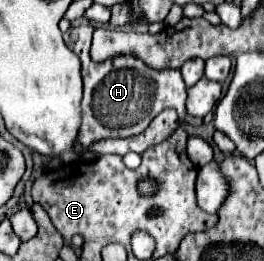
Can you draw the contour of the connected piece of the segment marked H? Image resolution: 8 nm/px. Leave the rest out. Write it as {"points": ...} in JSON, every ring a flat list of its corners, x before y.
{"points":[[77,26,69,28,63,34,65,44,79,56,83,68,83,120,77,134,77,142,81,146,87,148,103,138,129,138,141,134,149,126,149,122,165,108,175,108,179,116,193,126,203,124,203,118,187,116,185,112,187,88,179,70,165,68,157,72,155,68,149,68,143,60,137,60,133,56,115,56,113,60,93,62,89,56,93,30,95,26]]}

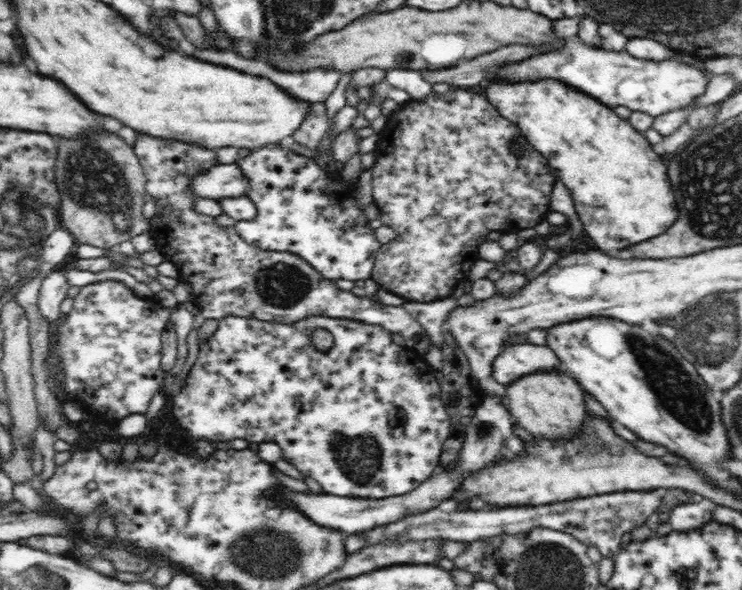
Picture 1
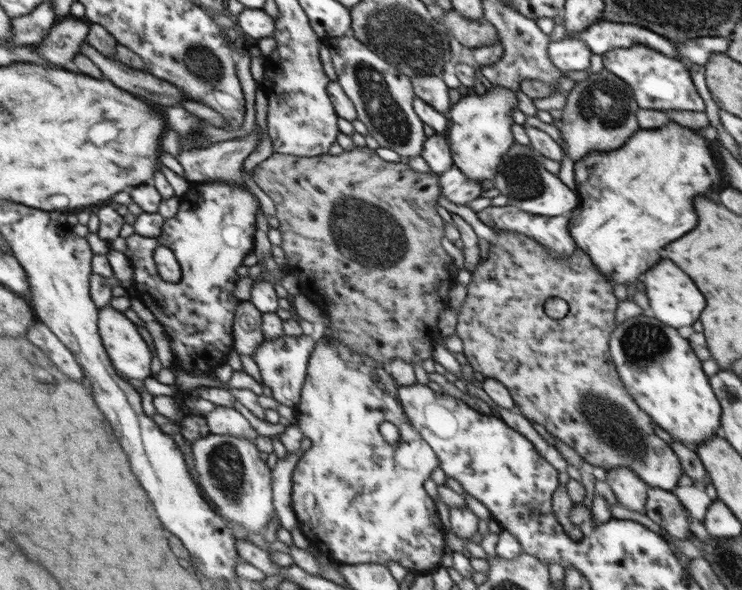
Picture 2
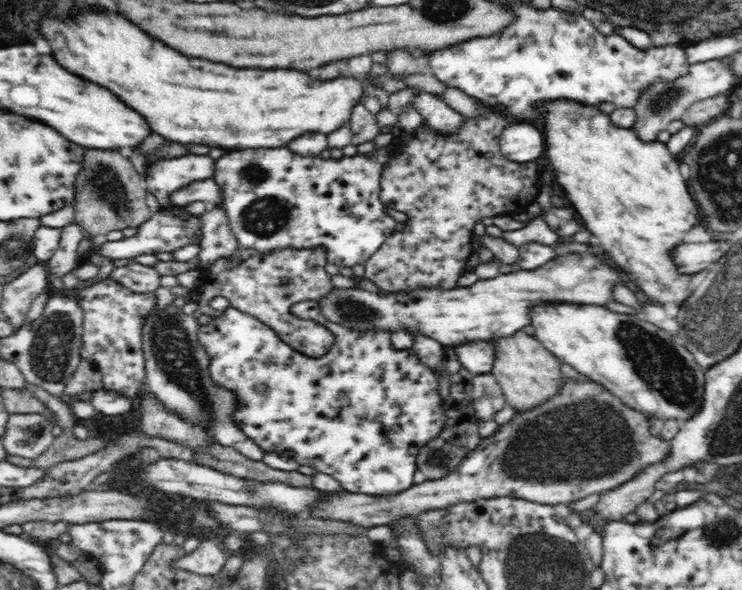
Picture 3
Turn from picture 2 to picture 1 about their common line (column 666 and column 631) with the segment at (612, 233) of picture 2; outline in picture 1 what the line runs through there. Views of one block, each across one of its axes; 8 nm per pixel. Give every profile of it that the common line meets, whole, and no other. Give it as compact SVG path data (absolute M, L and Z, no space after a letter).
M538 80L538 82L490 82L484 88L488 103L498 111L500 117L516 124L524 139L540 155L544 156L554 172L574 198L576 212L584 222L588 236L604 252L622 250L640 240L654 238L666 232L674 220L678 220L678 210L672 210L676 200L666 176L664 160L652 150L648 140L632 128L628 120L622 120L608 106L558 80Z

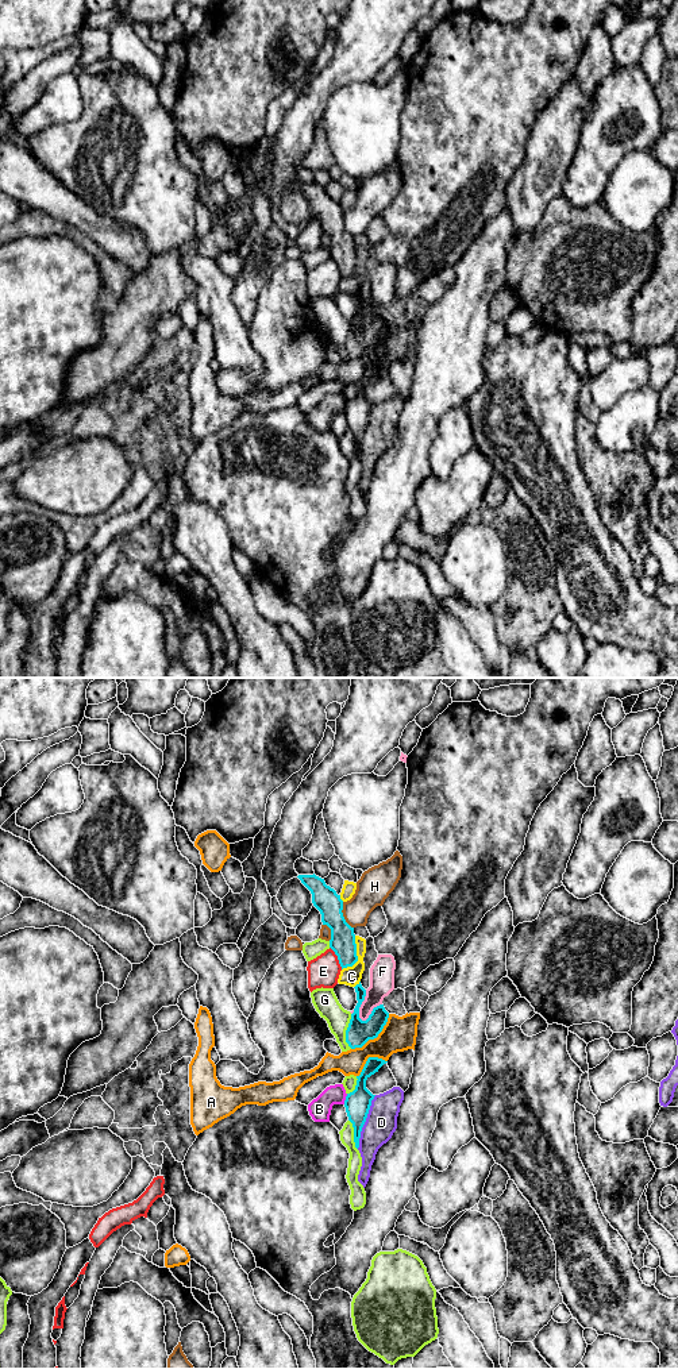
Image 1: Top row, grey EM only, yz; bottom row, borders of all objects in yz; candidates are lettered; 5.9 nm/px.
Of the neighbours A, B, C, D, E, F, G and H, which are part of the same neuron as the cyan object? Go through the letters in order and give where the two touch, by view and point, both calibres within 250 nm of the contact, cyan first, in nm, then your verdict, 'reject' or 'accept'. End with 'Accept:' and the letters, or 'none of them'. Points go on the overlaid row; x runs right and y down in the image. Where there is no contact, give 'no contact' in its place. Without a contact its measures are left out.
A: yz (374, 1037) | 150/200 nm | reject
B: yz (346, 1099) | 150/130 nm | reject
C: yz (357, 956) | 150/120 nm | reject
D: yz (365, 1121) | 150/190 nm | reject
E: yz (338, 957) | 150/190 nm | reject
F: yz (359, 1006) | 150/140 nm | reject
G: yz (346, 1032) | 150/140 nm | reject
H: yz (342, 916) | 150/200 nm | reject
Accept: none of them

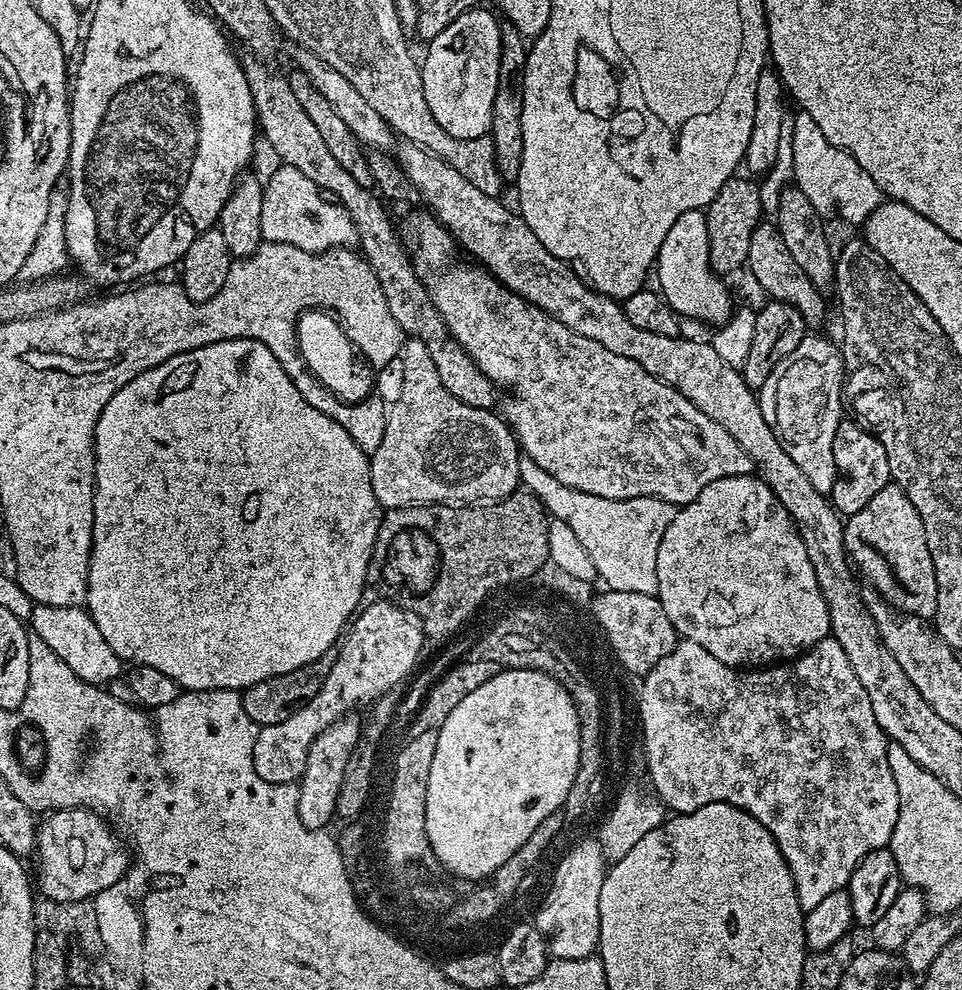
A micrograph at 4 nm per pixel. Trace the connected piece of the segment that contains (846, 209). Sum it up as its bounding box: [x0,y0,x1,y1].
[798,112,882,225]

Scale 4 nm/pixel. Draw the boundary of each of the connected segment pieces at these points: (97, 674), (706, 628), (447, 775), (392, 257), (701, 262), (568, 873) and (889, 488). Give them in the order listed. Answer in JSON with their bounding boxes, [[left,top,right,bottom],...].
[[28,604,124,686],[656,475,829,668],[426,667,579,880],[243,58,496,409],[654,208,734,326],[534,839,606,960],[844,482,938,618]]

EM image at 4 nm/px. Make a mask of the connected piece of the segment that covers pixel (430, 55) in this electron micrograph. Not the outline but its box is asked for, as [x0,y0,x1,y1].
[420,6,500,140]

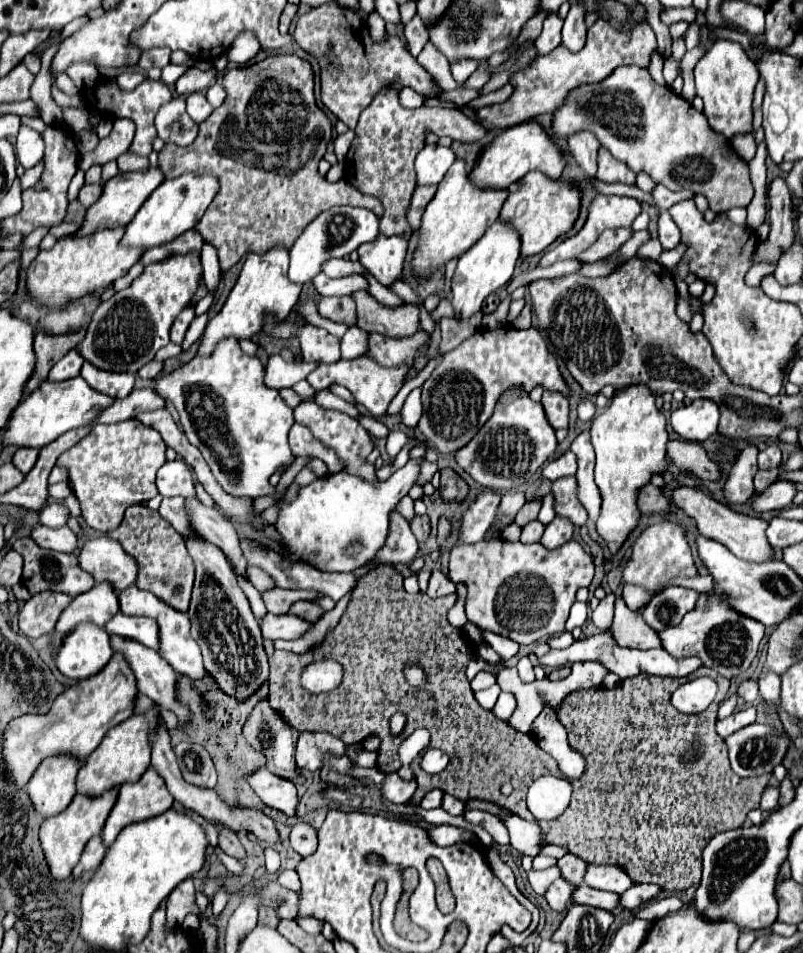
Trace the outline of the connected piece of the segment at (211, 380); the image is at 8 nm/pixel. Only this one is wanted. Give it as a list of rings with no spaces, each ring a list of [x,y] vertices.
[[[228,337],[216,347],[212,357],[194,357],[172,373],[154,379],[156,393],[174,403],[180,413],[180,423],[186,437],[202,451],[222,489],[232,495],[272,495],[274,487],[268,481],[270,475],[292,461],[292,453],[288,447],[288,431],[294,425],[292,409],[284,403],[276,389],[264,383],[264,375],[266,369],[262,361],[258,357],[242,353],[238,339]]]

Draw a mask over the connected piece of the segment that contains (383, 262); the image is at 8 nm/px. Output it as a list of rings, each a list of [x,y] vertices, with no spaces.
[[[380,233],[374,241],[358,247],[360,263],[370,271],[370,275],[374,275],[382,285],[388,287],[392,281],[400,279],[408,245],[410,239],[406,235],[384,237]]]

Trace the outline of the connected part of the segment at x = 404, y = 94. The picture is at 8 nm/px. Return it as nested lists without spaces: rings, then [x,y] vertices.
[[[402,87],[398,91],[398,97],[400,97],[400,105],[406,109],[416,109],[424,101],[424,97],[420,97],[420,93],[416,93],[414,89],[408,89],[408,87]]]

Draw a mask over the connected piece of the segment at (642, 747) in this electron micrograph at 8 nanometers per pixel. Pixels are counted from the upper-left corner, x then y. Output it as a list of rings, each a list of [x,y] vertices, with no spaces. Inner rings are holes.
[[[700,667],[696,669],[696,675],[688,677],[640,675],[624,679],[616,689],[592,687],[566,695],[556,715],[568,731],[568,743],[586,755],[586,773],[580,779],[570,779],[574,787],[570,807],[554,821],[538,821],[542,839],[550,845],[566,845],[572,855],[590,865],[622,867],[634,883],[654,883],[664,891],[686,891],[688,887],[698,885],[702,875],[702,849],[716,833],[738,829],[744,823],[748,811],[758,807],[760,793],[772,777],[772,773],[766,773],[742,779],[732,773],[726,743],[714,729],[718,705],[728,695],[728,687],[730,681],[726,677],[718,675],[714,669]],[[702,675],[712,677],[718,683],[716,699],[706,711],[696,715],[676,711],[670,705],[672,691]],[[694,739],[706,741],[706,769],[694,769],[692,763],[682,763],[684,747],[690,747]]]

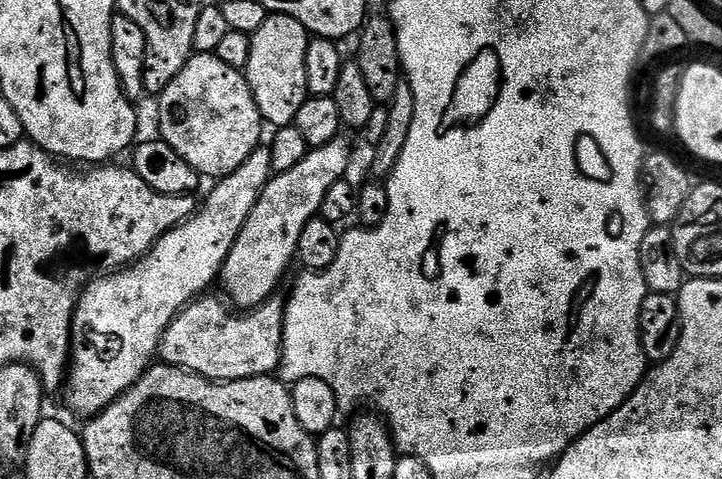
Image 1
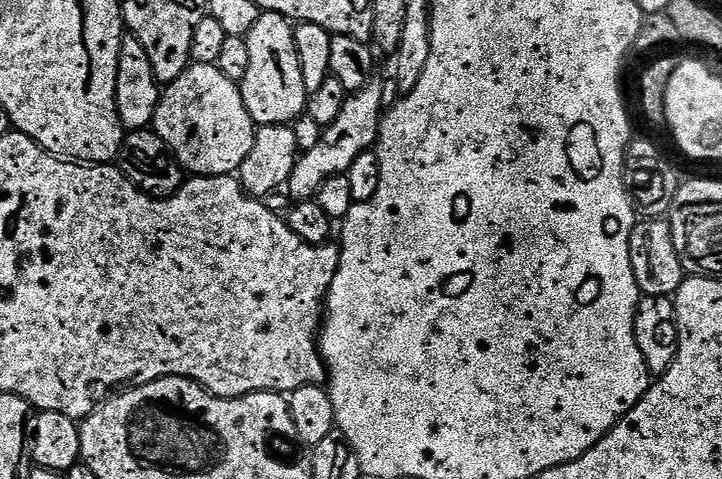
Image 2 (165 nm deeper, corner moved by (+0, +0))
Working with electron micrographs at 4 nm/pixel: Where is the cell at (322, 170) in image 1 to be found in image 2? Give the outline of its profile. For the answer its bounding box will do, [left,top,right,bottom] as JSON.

....

Would you copy out every line of the data above exactly, minus the pictures?

Can you draw the contour of the connected piece of the segment marked H? Image resolution: 8 nm/px. Leave the rest out. Write it as {"points": ...} in JSON, every ring a flat list of its corners, x before y.
{"points":[[77,26,69,28,63,34,65,44,79,56,83,68,83,120,77,134,77,142,81,146,87,148,103,138,129,138,141,134,149,126,149,122,165,108,175,108,179,116,193,126,203,124,203,118,187,116,185,112,187,88,179,70,165,68,157,72,155,68,149,68,143,60,137,60,133,56,115,56,113,60,93,62,89,56,93,30,95,26]]}

Picture 1
Picture 2
Picture 3
Turn from picture 2 to picture 1 about their common line (column 666 and column 631) with the segment at (612, 233) of picture 2; outline in picture 1 what the line runs through there. Views of one block, each across one of its axes; 8 nm per pixel. Give every profile of it that the common line meets, whole, and no other. Give it as compact SVG path data (absolute M, L and Z, no space after a letter).
M538 80L538 82L490 82L484 88L488 103L498 111L500 117L516 124L524 139L540 155L544 156L554 172L574 198L576 212L584 222L588 236L604 252L622 250L640 240L654 238L666 232L674 220L678 220L678 210L672 210L676 200L666 176L664 160L652 150L648 140L632 128L628 120L622 120L608 106L558 80Z

Image 1: Top row, grey EM only, yz; bottom row, borders of all objects in yz; candidates are lettered; 5.9 nm/px.
Of the neighbours A, B, C, D, E, F, G and H, which are part of the same neuron as the cyan object? Go through the letters in order and give where the two touch, by view and point, both calibres within 250 nm of the contact, cyan first, in nm, then your verdict, 'reject' or 'accept'. End with 'Accept:' and the letters, or 'none of them'. Points go on the overlaid row; x runs right and y down in the image. Where there is no contact, give 'no contact' in its place. Without a contact its measures are left out.
A: yz (374, 1037) | 150/200 nm | reject
B: yz (346, 1099) | 150/130 nm | reject
C: yz (357, 956) | 150/120 nm | reject
D: yz (365, 1121) | 150/190 nm | reject
E: yz (338, 957) | 150/190 nm | reject
F: yz (359, 1006) | 150/140 nm | reject
G: yz (346, 1032) | 150/140 nm | reject
H: yz (342, 916) | 150/200 nm | reject
Accept: none of them

A micrograph at 4 nm per pixel. Trace the connected piece of the segment that contains (846, 209). Sum it up as its bounding box: [x0,y0,x1,y1].
[798,112,882,225]

Scale 4 nm/pixel. Draw the boundary of each of the connected segment pieces at these points: (97, 674), (706, 628), (447, 775), (392, 257), (701, 262), (568, 873) and (889, 488). Give them in the order listed. Answer in JSON with their bounding boxes, [[left,top,right,bottom],...].
[[28,604,124,686],[656,475,829,668],[426,667,579,880],[243,58,496,409],[654,208,734,326],[534,839,606,960],[844,482,938,618]]

EM image at 4 nm/px. Make a mask of the connected piece of the segment that covers pixel (430, 55) in this electron micrograph. Not the outline but its box is asked for, as [x0,y0,x1,y1].
[420,6,500,140]

Trace the outline of the connected piece of the segment at (211, 380); the image is at 8 nm/pixel. Only this one is wanted. Give it as a list of rings with no spaces, each ring a list of [x,y] vertices.
[[[228,337],[216,347],[212,357],[194,357],[172,373],[154,379],[156,393],[174,403],[180,413],[180,423],[186,437],[202,451],[222,489],[232,495],[272,495],[274,487],[268,481],[270,475],[292,461],[292,453],[288,447],[288,431],[294,425],[292,409],[284,403],[276,389],[264,383],[264,375],[266,369],[262,361],[258,357],[242,353],[238,339]]]

Draw a mask over the connected piece of the segment that contains (383, 262); the image is at 8 nm/px. Output it as a list of rings, each a list of [x,y] vertices, with no spaces.
[[[380,233],[374,241],[358,247],[360,263],[370,271],[370,275],[374,275],[382,285],[388,287],[392,281],[400,279],[408,245],[410,239],[406,235],[384,237]]]

Trace the outline of the connected part of the segment at x = 404, y = 94. The picture is at 8 nm/px. Return it as nested lists without spaces: rings, then [x,y] vertices.
[[[402,87],[398,91],[398,97],[400,97],[400,105],[406,109],[416,109],[424,101],[424,97],[420,97],[420,93],[416,93],[414,89],[408,89],[408,87]]]

Draw a mask over the connected piece of the segment at (642, 747) in this electron micrograph at 8 nanometers per pixel. Pixels are counted from the upper-left corner, x then y. Output it as a list of rings, each a list of [x,y] vertices, with no spaces. Inner rings are holes.
[[[700,667],[696,669],[696,675],[688,677],[640,675],[624,679],[616,689],[592,687],[566,695],[556,715],[568,731],[568,743],[586,755],[586,773],[580,779],[570,779],[574,787],[570,807],[554,821],[538,821],[542,839],[550,845],[566,845],[572,855],[590,865],[622,867],[634,883],[654,883],[664,891],[686,891],[688,887],[698,885],[702,875],[702,849],[716,833],[738,829],[744,823],[748,811],[758,807],[760,793],[772,777],[772,773],[766,773],[742,779],[732,773],[726,743],[714,729],[718,705],[728,695],[728,687],[730,681],[726,677],[718,675],[714,669]],[[702,675],[712,677],[718,683],[716,699],[706,711],[696,715],[676,711],[670,705],[672,691]],[[694,739],[706,741],[706,769],[694,769],[692,763],[682,763],[684,747],[690,747]]]

Image 1
Image 2 (165 nm deeper, corner moved by (+0, +0))
Working with electron micrographs at 4 nm/pixel: Where is the cell at (322, 170) in image 1 to be found in image 2? Give the outline of its profile. For the answer its bounding box will do, [left,top,right,bottom] as JSON.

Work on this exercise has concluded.